Freyr est le fils de Njörðr. Sa mère n’est pas connue. C’est que les vanes épousaient leur sœur. Celle de Njörðr n’est qu’esquissée, mais le nom de Njörðr contient celui de Jörð « Terre ». Quoiqu’il en soit, Njörðr épousa l’hivernale Skaði. Celle-ci devint la belle-mère de ses enfants.

Freyr a pour sœur et parèdre Freyja. En tant que vane, il l’aurait épousée avant son adoption par les ases (qui interdirent cette coutume). Freyr aurait alors épousé la géante Gerðr.

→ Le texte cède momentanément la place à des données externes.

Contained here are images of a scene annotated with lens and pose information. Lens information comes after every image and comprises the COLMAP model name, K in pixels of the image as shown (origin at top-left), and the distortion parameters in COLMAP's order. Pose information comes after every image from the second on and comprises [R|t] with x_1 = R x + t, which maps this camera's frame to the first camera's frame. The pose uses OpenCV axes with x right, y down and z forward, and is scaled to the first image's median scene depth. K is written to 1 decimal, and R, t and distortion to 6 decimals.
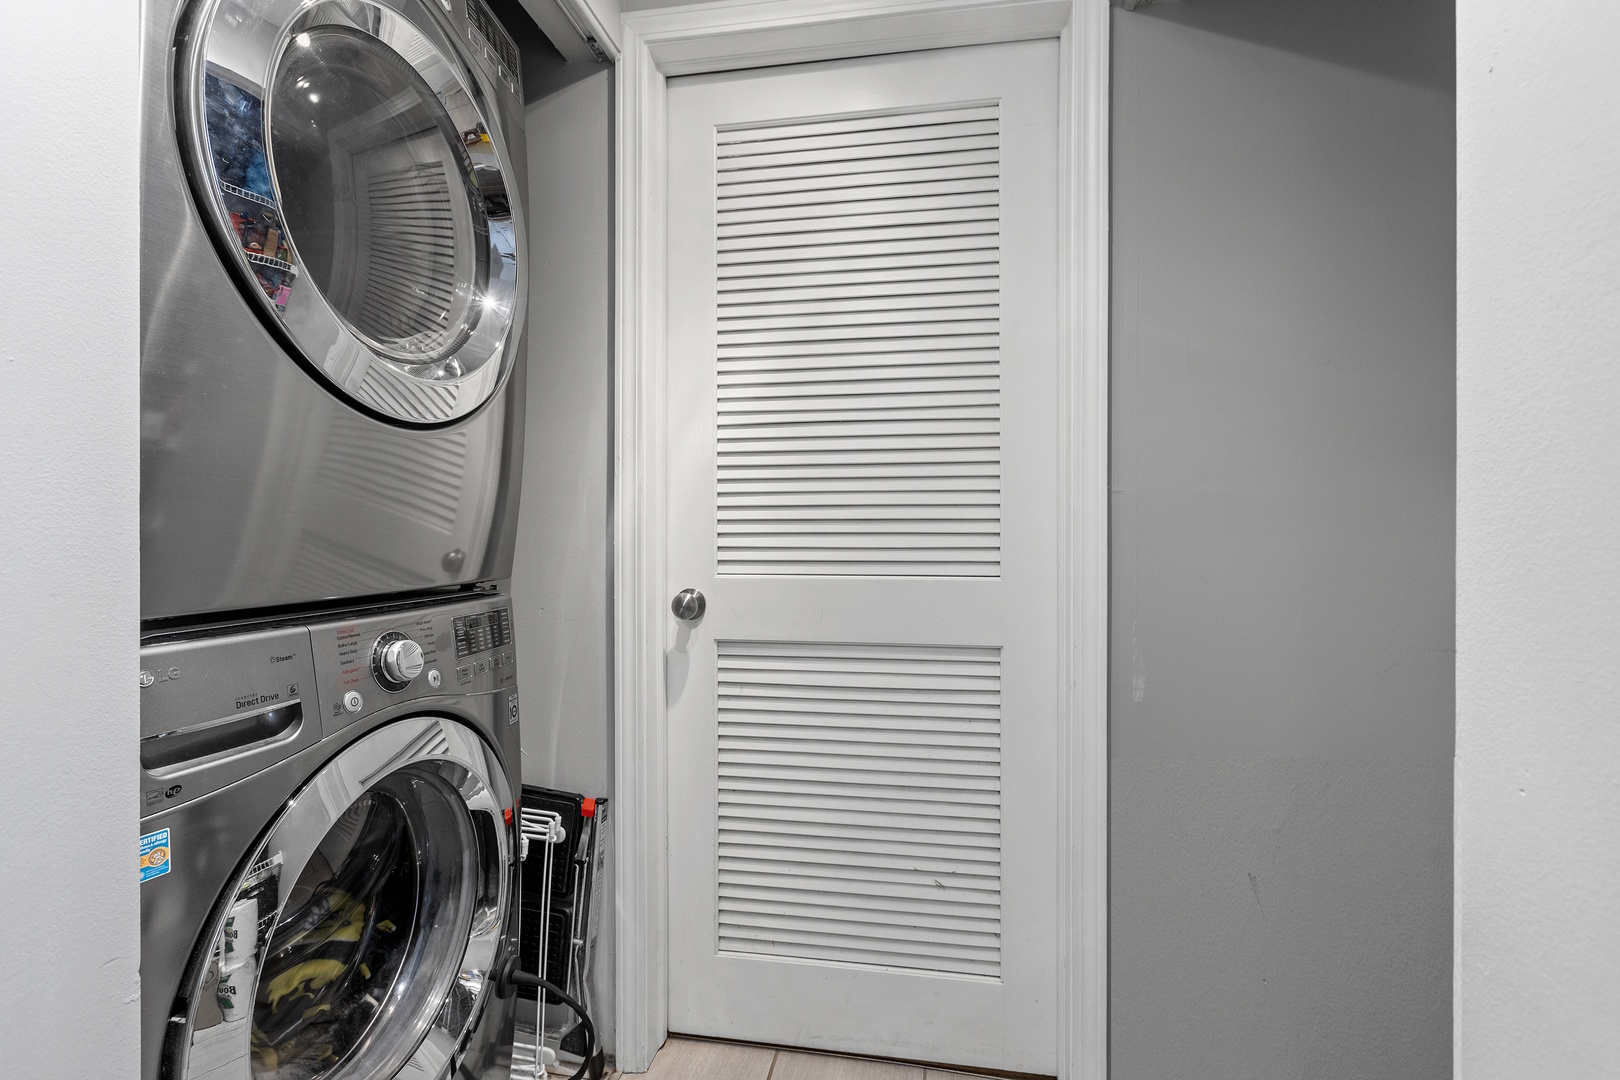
lens RADIAL K [[722.5, 0, 811.2], [0, 722.5, 530.7], [0, 0, 1]] dist [0.000333, -0.000237]
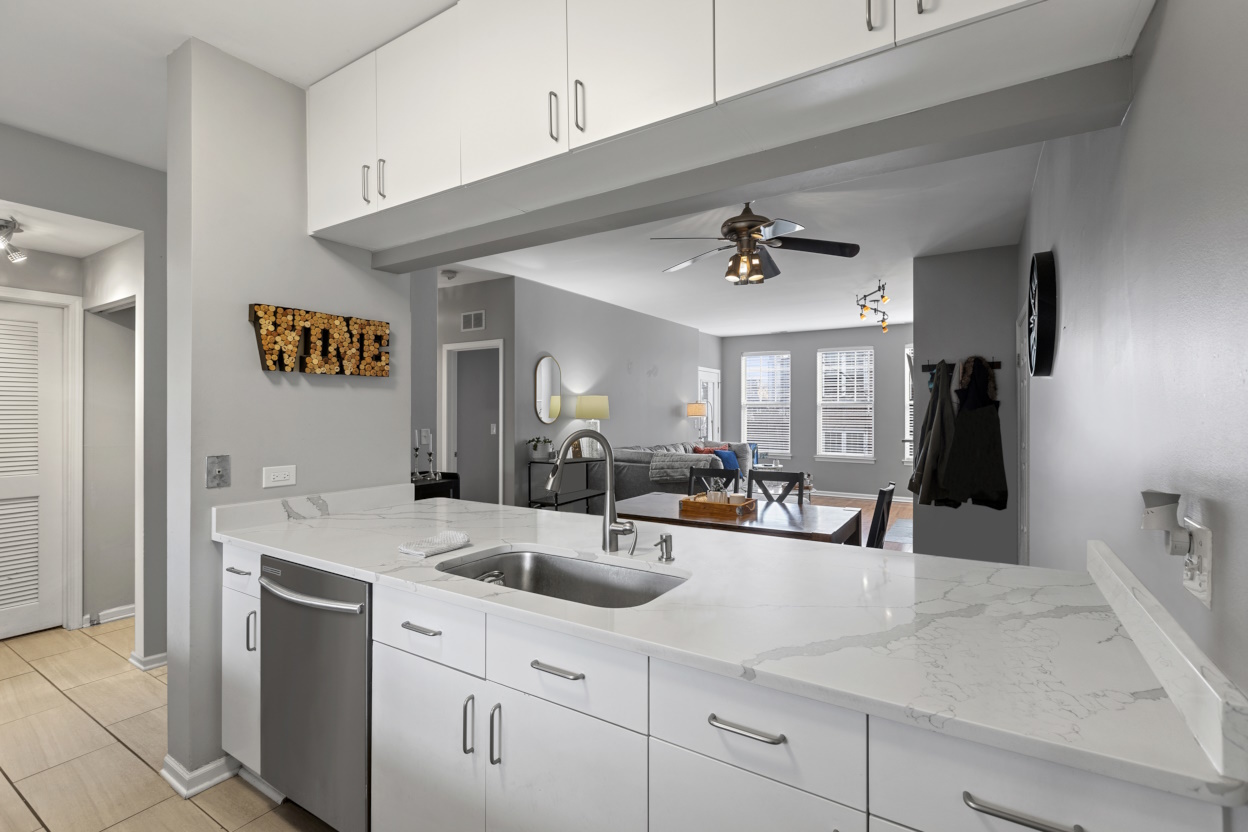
lens RADIAL K [[556.6, 0, 624.5], [0, 556.6, 410.1], [0, 0, 1]] dist [0.000333, -0.000237]
pose [[0.389088, 0.001228, 0.921200, -0.932642], [-0.000047, 0.999999, -0.001313, -0.200237], [-0.921201, 0.000468, 0.389087, -2.186263]]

L’affaire n’est pas claire, car Njörðr aurait aussi conçu Freyr APRÈS son adoption par les ases (Lokasenna, str. 35). D’un autre côté, Freyr est accompagné de Freyja au banquet des dieux, au lieu de Gerðr. L’absence de celle-ci est d’autant plus remarquable que ce banquet se tient chez son père.

Les serviteurs de Freyr

Freyr a un couple de serviteurs. En cela, il se distingue peu de Þórr et Máni « Lune », qui en ont chacun un aussi (une fratrie). Il en a aussi un troisième :

Freyr et la géante Gerðr

Freyr désire la géante Gerðr aperçue de loin (Skírnismál). C’est la fille de Gymir, alias Ægir, le géant de la mer, et d’Aurboða « (Ap)Porteuse-de-boue ». Le nom de Gerðr signifie « Champ-clôturé » (de gerði), ou « Ferment » (de gerð). Or, l’orge est un aliment ET le ferment de la bière. Gerðr, par son nom et par son père (brasseur des dieux) et Freyr, par son serviteur Byggvir, trempent donc dans la bière. Au reste, leur futur fils, le roi Fjölnir, se noie dans une cuve d’hydromel.

Freyr dépérit sans raison apparente. Skaði s’inquiète et lui envoie Skírnir. Freyr se confie à Skírnir. Il l’envoie conquérir Gerðr pour lui, contre son épée et son cheval. C’est pourtant un cavalier émérite (Lokasenna, str. 37).

Freyr sera donc désarmé au Ragnarök. Il y affrontera le géant Surtr à l’épée de flammes et périra. De plus, sans ses attributs guerriers, le chef vane a désormais besoin des ases pour assurer ses fonctions.

Gerðr, très réticente, finit par accepter de s’unir à Freyr. Elle lui donne rendez-vous dans neuf nuits dans un bosquet calme appelé Barri (str. 39). Barr désigne soit les aiguilles de conifères, soit l’orge. Ce dernier sens me semble de plus de poids.

Notes

[1] Fenja « Marais » (au pluriel) ; Menja « Colliers ».

[2] La lune est masculine dans la langue et les mythes. Le soleil est féminin.

[3] Les Ingévons sont mentionnés dans La Germanie (chap. 2) de Tacite ↗.

[4] Haakon Schetelig et Hjalmar Falk, Scandinavian Archaeology, translated by E.V. Gordon, Oxford at the Clarendon Press, 1937.